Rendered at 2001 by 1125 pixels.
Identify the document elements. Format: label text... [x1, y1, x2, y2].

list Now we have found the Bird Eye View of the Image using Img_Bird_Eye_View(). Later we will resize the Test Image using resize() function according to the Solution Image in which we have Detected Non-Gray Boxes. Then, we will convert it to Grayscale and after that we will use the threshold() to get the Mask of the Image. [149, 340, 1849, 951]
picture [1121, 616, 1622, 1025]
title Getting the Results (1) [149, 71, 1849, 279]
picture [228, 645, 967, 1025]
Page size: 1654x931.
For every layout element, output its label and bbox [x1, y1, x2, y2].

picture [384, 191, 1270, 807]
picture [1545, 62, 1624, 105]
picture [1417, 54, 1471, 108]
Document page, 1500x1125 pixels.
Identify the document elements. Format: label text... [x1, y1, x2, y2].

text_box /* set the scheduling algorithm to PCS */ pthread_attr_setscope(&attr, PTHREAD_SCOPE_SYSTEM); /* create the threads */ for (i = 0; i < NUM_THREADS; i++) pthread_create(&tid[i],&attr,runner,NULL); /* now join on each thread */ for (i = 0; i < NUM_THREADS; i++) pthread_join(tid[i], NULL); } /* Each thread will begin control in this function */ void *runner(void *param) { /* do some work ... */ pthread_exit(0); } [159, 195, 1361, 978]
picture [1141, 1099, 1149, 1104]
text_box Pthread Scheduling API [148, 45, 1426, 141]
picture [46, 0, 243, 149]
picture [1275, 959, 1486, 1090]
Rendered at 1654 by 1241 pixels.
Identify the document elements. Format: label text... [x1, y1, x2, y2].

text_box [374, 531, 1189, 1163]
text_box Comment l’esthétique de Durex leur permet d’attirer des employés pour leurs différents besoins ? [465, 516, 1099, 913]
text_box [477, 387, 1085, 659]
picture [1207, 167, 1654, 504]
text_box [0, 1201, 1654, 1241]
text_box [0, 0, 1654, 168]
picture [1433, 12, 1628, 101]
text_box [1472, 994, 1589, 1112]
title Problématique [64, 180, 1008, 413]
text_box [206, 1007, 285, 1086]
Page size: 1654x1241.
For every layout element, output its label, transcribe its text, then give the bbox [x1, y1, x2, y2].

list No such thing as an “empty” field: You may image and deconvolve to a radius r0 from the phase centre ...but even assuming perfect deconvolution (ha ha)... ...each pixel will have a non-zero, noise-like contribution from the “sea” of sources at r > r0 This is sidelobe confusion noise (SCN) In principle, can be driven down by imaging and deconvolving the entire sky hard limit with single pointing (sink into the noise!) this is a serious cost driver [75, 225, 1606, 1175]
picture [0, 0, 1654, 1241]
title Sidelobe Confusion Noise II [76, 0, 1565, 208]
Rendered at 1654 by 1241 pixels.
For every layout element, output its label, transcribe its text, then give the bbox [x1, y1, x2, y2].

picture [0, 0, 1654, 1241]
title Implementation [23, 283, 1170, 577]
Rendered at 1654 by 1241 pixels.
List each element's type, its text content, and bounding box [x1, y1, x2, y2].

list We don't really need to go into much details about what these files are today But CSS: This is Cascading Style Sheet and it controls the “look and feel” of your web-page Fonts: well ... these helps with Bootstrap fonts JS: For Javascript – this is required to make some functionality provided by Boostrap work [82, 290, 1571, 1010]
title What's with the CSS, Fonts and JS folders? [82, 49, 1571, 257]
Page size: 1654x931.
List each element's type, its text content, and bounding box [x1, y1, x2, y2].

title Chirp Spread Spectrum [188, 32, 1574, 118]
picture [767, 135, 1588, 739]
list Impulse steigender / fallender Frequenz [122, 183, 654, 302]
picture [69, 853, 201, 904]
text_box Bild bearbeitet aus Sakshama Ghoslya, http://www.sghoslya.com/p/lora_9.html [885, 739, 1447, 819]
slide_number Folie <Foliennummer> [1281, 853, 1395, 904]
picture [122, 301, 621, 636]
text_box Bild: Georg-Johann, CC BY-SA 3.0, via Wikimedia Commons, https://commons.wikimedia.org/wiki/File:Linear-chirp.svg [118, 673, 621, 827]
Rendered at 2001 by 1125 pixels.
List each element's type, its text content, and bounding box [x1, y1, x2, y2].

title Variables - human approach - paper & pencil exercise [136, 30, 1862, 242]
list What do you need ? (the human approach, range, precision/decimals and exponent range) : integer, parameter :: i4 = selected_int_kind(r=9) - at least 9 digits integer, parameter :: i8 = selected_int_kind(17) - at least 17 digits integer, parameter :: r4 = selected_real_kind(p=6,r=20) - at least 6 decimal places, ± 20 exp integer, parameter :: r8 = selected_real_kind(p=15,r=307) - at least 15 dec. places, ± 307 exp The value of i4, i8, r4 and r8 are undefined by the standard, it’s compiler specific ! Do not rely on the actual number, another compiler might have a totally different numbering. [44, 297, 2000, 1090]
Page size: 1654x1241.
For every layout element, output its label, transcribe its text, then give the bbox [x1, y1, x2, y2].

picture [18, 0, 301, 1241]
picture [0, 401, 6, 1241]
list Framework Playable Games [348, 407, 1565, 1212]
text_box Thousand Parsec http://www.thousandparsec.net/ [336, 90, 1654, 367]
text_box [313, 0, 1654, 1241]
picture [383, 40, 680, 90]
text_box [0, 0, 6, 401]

#####

» **WHAT TO WORK ON**: Revise the listing from its start through the line containing "list Now we", replacing "Rendered" with "Displayed" and leaving everything else unchanged.

» **TASK OUTPUT**:
Displayed at 2001 by 1125 pixels.
Identify the document elements. Format: label text... [x1, y1, x2, y2].

list Now we have found the Bird Eye View of the Image using Img_Bird_Eye_View(). Later we will resize the Test Image using resize() function according to the Solution Image in which we have Detected Non-Gray Boxes. Then, we will convert it to Grayscale and after that we will use the threshold() to get the Mask of the Image. [149, 340, 1849, 951]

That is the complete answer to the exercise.